L'agriculture et le SAGE

L’agriculture irriguée occupe une place importante dans la basse vallée de la Drôme.

Entre les années 1970 et 1990, la modification des pratiques culturales a engendré une très forte augmentation de la demande en eau pour l’irrigation, essentiellement sur la partie aval du bassin versant (zone où se concentrent les exploitations productrices de maïs, très demandeuses en eau sur la période où la rivière va connaître les étiages les plus sévères). Le débit de pompage représente aujourd’hui 1,5 m3/s, soit une valeur supérieure au débit d’étiage de la Drôme en année sèche.

drome a sec au seuil des puesLa Drôme à sec au seuil des Pues

L’importance de ces prélèvements va avoir de graves conséquences sur le milieu naturel, participant fortement aux assecs complets de la rivière de ses dernières années (2003, 2004) et alimentant les conflits d’usages avec les autres utilisateurs de la rivière (pêcheurs, naturalistes, etc.).

Pour faire face aux graves situations de crise où la Drôme est asséchée à Livron, sous l’effet conjugué des pompages agricoles et des infiltrations naturelles, agriculteurs, élus, usagers se sont engagés dans une gestion collective de la ressource afin de pouvoir anticiper et prévenir d’éventuelles crises.

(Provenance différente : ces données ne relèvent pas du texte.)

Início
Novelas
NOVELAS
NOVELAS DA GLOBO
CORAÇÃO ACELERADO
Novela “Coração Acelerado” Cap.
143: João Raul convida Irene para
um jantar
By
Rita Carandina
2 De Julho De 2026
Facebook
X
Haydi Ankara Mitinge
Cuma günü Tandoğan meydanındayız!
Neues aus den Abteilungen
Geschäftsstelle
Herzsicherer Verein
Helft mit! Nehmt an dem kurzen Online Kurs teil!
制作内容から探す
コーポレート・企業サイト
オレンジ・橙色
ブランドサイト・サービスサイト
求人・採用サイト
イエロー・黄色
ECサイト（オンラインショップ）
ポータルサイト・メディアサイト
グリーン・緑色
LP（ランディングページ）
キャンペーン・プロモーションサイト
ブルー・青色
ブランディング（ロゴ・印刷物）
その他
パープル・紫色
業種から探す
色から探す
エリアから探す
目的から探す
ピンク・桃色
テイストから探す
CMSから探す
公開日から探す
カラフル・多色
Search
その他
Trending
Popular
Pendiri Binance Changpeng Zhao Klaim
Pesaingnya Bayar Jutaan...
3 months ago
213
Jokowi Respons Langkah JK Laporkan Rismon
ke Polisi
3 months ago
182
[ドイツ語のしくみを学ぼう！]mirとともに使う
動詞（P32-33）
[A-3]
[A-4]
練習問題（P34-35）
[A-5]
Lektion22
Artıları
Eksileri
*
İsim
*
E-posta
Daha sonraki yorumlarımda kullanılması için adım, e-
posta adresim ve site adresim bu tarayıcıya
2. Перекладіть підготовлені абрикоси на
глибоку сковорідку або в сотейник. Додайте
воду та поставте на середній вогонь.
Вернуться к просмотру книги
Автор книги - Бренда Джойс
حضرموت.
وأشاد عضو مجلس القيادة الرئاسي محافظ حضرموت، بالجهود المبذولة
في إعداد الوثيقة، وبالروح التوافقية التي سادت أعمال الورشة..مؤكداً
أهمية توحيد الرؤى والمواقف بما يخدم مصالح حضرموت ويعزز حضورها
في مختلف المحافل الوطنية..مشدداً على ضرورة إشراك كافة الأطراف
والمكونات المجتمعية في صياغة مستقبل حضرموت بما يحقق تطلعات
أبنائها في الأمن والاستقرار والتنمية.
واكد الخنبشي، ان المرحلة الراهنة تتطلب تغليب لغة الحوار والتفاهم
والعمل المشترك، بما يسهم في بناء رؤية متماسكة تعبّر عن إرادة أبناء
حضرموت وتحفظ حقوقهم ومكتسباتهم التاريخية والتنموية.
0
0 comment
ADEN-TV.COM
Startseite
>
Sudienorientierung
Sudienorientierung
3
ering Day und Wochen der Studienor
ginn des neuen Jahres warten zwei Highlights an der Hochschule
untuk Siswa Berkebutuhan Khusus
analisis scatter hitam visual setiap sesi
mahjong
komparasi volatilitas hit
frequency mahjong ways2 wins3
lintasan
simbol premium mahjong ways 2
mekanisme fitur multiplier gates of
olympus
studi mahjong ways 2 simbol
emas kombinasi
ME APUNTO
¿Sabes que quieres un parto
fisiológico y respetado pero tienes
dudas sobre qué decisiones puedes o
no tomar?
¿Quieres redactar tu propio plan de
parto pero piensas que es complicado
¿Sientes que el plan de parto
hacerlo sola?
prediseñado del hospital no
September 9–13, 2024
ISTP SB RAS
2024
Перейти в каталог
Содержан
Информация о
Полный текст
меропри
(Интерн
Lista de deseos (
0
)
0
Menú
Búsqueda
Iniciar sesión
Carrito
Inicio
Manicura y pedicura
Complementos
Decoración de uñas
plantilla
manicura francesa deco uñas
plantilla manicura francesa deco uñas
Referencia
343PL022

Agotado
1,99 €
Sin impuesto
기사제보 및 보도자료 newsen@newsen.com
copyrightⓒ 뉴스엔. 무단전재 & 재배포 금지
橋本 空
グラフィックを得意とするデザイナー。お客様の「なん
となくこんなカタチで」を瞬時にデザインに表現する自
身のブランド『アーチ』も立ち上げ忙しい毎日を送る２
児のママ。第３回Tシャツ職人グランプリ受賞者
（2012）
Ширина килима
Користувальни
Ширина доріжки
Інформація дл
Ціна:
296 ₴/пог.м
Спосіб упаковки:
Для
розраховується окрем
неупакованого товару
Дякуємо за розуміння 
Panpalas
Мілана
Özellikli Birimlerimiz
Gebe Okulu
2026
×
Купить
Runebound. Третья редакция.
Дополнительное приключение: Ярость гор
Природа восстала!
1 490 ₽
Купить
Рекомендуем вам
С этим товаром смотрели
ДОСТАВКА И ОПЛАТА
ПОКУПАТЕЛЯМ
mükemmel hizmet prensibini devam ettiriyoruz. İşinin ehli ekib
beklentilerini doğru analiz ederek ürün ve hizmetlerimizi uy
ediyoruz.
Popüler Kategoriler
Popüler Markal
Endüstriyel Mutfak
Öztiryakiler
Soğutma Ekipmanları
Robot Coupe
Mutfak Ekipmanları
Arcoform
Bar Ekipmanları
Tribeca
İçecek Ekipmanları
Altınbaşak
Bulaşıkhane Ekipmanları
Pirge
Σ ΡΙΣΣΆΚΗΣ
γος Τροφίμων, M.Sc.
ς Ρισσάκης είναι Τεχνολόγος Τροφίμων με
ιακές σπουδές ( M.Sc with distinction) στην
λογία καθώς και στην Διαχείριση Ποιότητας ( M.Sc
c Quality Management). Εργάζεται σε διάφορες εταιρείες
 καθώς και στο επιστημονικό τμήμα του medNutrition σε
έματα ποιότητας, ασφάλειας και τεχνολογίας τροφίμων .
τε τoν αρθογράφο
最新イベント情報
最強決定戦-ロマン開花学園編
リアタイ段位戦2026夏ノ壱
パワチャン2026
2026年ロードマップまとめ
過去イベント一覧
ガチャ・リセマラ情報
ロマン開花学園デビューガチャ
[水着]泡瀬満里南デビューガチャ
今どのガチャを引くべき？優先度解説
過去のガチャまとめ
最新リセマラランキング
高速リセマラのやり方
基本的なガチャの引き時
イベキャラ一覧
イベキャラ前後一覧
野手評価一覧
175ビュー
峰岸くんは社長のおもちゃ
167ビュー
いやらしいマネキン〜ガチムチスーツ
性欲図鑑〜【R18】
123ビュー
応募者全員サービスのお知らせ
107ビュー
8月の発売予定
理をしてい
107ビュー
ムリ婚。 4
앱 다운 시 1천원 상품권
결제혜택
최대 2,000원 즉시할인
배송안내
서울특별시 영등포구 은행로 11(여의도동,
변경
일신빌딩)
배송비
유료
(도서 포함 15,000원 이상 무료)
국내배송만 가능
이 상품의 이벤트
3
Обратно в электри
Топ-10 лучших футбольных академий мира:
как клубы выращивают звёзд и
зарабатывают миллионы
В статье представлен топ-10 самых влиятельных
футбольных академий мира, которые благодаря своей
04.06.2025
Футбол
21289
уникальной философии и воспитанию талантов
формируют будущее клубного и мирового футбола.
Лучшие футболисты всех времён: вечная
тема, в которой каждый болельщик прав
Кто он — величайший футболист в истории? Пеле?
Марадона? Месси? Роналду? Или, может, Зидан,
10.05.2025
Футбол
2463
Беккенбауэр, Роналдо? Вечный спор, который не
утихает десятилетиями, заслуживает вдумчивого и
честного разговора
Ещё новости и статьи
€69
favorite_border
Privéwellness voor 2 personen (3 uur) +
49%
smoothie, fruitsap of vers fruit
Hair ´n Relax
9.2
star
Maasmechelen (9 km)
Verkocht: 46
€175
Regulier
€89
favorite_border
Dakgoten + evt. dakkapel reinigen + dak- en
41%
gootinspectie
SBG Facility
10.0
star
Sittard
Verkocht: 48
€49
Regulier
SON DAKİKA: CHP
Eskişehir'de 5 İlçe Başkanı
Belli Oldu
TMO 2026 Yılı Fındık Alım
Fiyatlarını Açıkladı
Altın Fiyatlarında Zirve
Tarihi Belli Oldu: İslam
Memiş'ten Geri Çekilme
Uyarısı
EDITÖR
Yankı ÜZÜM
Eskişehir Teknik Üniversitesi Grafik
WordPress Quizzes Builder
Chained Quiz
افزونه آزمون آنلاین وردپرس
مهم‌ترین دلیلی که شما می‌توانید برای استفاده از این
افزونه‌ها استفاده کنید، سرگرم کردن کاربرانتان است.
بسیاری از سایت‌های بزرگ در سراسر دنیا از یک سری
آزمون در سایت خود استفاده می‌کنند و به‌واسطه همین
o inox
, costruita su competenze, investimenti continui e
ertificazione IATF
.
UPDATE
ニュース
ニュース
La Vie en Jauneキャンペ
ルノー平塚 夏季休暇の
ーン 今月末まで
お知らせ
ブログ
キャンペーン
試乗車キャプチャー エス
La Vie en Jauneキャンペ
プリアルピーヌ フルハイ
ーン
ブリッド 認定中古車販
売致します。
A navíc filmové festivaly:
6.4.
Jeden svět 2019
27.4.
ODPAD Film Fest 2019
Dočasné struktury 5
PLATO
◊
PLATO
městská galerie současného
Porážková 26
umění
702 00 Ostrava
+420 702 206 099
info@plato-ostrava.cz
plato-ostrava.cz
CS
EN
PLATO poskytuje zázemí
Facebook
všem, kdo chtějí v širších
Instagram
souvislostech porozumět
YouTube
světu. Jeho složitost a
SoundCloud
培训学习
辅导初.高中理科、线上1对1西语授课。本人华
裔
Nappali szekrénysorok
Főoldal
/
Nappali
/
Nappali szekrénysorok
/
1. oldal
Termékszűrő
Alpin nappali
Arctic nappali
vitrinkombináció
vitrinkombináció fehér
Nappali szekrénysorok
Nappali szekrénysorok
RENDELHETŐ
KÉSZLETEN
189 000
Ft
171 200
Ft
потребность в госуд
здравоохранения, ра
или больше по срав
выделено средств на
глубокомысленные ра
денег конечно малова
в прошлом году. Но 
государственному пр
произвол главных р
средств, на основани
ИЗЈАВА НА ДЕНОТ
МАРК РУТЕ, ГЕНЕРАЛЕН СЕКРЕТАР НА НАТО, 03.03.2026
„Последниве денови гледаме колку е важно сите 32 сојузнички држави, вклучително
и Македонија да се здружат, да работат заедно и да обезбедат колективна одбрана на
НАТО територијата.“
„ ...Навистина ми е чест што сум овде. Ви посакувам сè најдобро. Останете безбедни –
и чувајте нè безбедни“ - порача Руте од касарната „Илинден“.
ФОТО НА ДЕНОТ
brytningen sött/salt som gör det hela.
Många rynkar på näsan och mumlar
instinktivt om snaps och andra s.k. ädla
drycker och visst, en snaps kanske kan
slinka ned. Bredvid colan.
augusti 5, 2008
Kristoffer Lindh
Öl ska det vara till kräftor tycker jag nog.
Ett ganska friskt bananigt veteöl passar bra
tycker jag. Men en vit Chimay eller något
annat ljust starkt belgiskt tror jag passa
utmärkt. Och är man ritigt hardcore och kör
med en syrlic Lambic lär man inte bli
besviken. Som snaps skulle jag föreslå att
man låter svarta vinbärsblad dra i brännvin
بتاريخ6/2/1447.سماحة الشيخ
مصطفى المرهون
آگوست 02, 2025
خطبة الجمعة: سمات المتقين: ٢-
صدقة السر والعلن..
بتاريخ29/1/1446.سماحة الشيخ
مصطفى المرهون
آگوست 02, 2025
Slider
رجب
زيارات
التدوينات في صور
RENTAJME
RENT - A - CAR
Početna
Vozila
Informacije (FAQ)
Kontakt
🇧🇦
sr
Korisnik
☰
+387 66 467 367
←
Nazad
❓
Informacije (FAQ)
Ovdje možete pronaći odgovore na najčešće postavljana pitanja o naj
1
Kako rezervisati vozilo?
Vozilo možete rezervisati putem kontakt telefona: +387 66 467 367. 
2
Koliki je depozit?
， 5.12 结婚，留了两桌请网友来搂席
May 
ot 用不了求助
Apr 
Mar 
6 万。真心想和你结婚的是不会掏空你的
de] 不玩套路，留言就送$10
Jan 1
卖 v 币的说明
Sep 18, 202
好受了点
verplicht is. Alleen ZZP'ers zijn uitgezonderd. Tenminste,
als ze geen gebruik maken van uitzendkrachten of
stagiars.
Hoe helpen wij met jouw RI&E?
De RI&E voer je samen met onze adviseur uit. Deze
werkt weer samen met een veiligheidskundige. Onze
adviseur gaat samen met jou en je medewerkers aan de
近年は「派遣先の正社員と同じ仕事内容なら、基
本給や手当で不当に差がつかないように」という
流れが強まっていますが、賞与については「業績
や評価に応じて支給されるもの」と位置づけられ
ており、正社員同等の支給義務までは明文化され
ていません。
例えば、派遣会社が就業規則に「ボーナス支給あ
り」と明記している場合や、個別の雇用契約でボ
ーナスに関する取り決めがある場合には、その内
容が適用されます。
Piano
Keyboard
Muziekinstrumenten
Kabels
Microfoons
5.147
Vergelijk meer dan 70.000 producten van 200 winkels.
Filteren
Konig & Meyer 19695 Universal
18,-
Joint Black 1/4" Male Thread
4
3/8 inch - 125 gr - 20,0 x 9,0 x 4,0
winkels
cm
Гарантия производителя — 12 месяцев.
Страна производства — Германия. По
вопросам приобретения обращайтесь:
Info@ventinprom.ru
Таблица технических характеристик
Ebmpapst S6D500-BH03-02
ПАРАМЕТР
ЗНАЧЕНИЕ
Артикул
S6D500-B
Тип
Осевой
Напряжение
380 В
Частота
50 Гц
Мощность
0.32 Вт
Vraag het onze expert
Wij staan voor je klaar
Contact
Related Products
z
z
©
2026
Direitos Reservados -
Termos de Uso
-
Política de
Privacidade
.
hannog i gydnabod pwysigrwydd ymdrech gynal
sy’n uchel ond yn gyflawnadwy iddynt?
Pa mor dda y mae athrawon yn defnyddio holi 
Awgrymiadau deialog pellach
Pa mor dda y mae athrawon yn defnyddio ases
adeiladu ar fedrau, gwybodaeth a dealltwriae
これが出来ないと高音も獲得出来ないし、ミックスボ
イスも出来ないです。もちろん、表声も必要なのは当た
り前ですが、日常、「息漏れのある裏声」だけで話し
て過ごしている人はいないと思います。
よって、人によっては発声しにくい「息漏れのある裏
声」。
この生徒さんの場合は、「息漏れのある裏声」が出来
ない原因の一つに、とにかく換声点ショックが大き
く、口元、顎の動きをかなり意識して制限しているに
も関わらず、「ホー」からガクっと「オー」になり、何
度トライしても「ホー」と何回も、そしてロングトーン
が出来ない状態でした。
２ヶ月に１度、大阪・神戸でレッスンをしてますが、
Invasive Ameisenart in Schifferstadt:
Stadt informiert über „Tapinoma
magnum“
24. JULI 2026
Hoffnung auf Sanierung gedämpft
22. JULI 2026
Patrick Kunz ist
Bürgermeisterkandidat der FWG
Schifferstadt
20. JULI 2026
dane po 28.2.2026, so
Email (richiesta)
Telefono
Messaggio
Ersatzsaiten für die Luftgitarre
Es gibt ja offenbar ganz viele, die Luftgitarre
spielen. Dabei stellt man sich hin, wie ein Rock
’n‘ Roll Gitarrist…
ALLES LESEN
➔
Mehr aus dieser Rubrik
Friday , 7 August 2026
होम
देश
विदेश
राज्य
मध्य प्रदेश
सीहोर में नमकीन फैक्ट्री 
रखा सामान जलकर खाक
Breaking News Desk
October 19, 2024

Il a été mis en place un dispositif global :

S’appuyant sur :

  • Le gel des superficies irriguées à la date d’approbation du SAGE, afin de ne pas aggraver la situation.
  • La définition d’un débit objectif fixé à 2,4 m3/s au seuil des Pues, en aval des principaux prélèvements. 
  • La mobilisation de 2 millions de m3 complémentaires avec, notamment, la réalisation de la retenue des Juanons qui permettra à elle seule, dès 2006, de mobiliser 1 million de m3 l’été pour soulager la rivière Drôme. L’espoir de mobiliser 1 million de m3 complémentaire existe, avec, notamment, l’amélioration de la connaissance du fonctionnement du karst de la Gervanne.
  • Une amélioration de la connaissance des ressources et des prélèvements avec la mise en place d’un observatoire des débits.

Si de gros efforts ont déjà été réalisés par les collectivités et le monde agricole, la réflexion sur le partage et l’utilisation de la ressource, mais aussi la recherche de ressources alternatives ou complémentaires, doit être largement poursuivie.